First, new energy is a typical representative of Chinas manufacturing industry, which is absolutely leading in the world. Energy transformation has gradually reached a consensus in the world, and China has the most complete industrial chain competitive advantage. In a sense, the global new energy industry (whether photovoltaic or lithium battery) will fall into a development bottleneck without the participation of Chinese enterprises. In the past two days, I saw economists calling on social media not to develop chips into photovoltaic and new energy vehicles. I deeply felt the difficulty of new energy entrepreneurs and practitioners. With so many misunderstandings, they still created a business card of Chinas manufacturing globalization.

Second, consumer goods with broad domestic demand and sustainable development. The demand of many consumer industries is very persistent, and the pattern of supply side is very clear. On the one hand, the growth of top companies in the industry comes from the natural growth of the industry, on the other hand, it comes from the continuous improvement of their own shares.

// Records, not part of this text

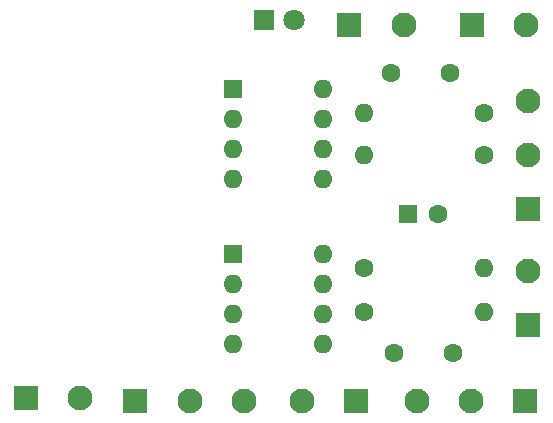
<source format=gbs>
G04 #@! TF.GenerationSoftware,KiCad,Pcbnew,(6.0.2-0)*
G04 #@! TF.CreationDate,2024-09-29T09:11:19-04:00*
G04 #@! TF.ProjectId,Stepped_Tone_Generator,53746570-7065-4645-9f54-6f6e655f4765,rev?*
G04 #@! TF.SameCoordinates,Original*
G04 #@! TF.FileFunction,Soldermask,Bot*
G04 #@! TF.FilePolarity,Negative*
%FSLAX46Y46*%
G04 Gerber Fmt 4.6, Leading zero omitted, Abs format (unit mm)*
G04 Created by KiCad (PCBNEW (6.0.2-0)) date 2024-09-29 09:11:19*
%MOMM*%
%LPD*%
G01*
G04 APERTURE LIST*
G04 Aperture macros list*
%AMRoundRect*
0 Rectangle with rounded corners*
0 $1 Rounding radius*
0 $2 $3 $4 $5 $6 $7 $8 $9 X,Y pos of 4 corners*
0 Add a 4 corners polygon primitive as box body*
4,1,4,$2,$3,$4,$5,$6,$7,$8,$9,$2,$3,0*
0 Add four circle primitives for the rounded corners*
1,1,$1+$1,$2,$3*
1,1,$1+$1,$4,$5*
1,1,$1+$1,$6,$7*
1,1,$1+$1,$8,$9*
0 Add four rect primitives between the rounded corners*
20,1,$1+$1,$2,$3,$4,$5,0*
20,1,$1+$1,$4,$5,$6,$7,0*
20,1,$1+$1,$6,$7,$8,$9,0*
20,1,$1+$1,$8,$9,$2,$3,0*%
G04 Aperture macros list end*
%ADD10C,1.600000*%
%ADD11O,1.600000X1.600000*%
%ADD12RoundRect,0.250001X-0.799999X-0.799999X0.799999X-0.799999X0.799999X0.799999X-0.799999X0.799999X0*%
%ADD13C,2.100000*%
%ADD14R,1.600000X1.600000*%
%ADD15RoundRect,0.250001X0.799999X0.799999X-0.799999X0.799999X-0.799999X-0.799999X0.799999X-0.799999X0*%
%ADD16RoundRect,0.250001X0.799999X-0.799999X0.799999X0.799999X-0.799999X0.799999X-0.799999X-0.799999X0*%
%ADD17R,1.800000X1.800000*%
%ADD18C,1.800000*%
G04 APERTURE END LIST*
D10*
X157880000Y-61300000D03*
D11*
X147720000Y-61300000D03*
D10*
X147720000Y-74400000D03*
D11*
X157880000Y-74400000D03*
D12*
X128400000Y-85600000D03*
D13*
X133000000Y-85600000D03*
X137600000Y-85600000D03*
D12*
X119100000Y-85400000D03*
D13*
X123700000Y-85400000D03*
D12*
X156900000Y-53800000D03*
D13*
X161500000Y-53800000D03*
D14*
X136700000Y-73200000D03*
D11*
X136700000Y-75740000D03*
X136700000Y-78280000D03*
X136700000Y-80820000D03*
X144320000Y-80820000D03*
X144320000Y-78280000D03*
X144320000Y-75740000D03*
X144320000Y-73200000D03*
D10*
X147720000Y-78100000D03*
D11*
X157880000Y-78100000D03*
D10*
X155300000Y-81600000D03*
X150300000Y-81600000D03*
X157900000Y-64800000D03*
D11*
X147740000Y-64800000D03*
D15*
X161400000Y-85600000D03*
D13*
X156800000Y-85600000D03*
X152200000Y-85600000D03*
D14*
X151494888Y-69800000D03*
D10*
X153994888Y-69800000D03*
D12*
X146500000Y-53800000D03*
D13*
X151100000Y-53800000D03*
D10*
X155000000Y-57900000D03*
X150000000Y-57900000D03*
D16*
X161600000Y-79200000D03*
D13*
X161600000Y-74600000D03*
D14*
X136700000Y-59200000D03*
D11*
X136700000Y-61740000D03*
X136700000Y-64280000D03*
X136700000Y-66820000D03*
X144320000Y-66820000D03*
X144320000Y-64280000D03*
X144320000Y-61740000D03*
X144320000Y-59200000D03*
D16*
X161600000Y-69400000D03*
D13*
X161600000Y-64800000D03*
X161600000Y-60200000D03*
D15*
X147100000Y-85600000D03*
D13*
X142500000Y-85600000D03*
D17*
X139325000Y-53400000D03*
D18*
X141865000Y-53400000D03*
M02*

</source>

Third, some industries with strong demands for localization. The investment in this industry is relatively tangled, and the strong demand for import substitution will accelerate its development in the next few years, but the constraints of external environment and the lack of competitiveness of the company itself will increase the uncertainty of investment. In the post epidemic era, opportunities and risks still exist. The performance of Chinas listed companies under the challenge of the epidemic has indeed injected hope into the market. Lets believe in the future and grow together. About the author: Guo Kun, master. He used to be an analyst in the new energy and household appliances industry of sunshine Asset Management Co., Ltd., the leader of the research group of manufacturing industry, and the fund manager of Hongde Fund Management Co., Ltd. He joined Changsheng Fund Management Co., Ltd. in December 2019, and has been the manager of Changsheng Tongsheng growth preferred flexible allocation hybrid securities investment fund (LOF) since May 27, 2020, and also the fund manager of Changsheng manufacturing selected hybrid securities investment fund from August 26, 2020. Source: Yang Qian, editor in charge of China fund daily_ NF4425

About the author: Guo Kun, master. He used to be an analyst in the new energy and household appliances industry of sunshine Asset Management Co., Ltd., the leader of the research group of manufacturing industry, and the fund manager of Hongde Fund Management Co., Ltd. He joined Changsheng Fund Management Co., Ltd. in December 2019, and has been the manager of Changsheng Tongsheng growth preferred flexible allocation hybrid securities investment fund (LOF) since May 27, 2020, and also the fund manager of Changsheng manufacturing selected hybrid securities investment fund from August 26, 2020.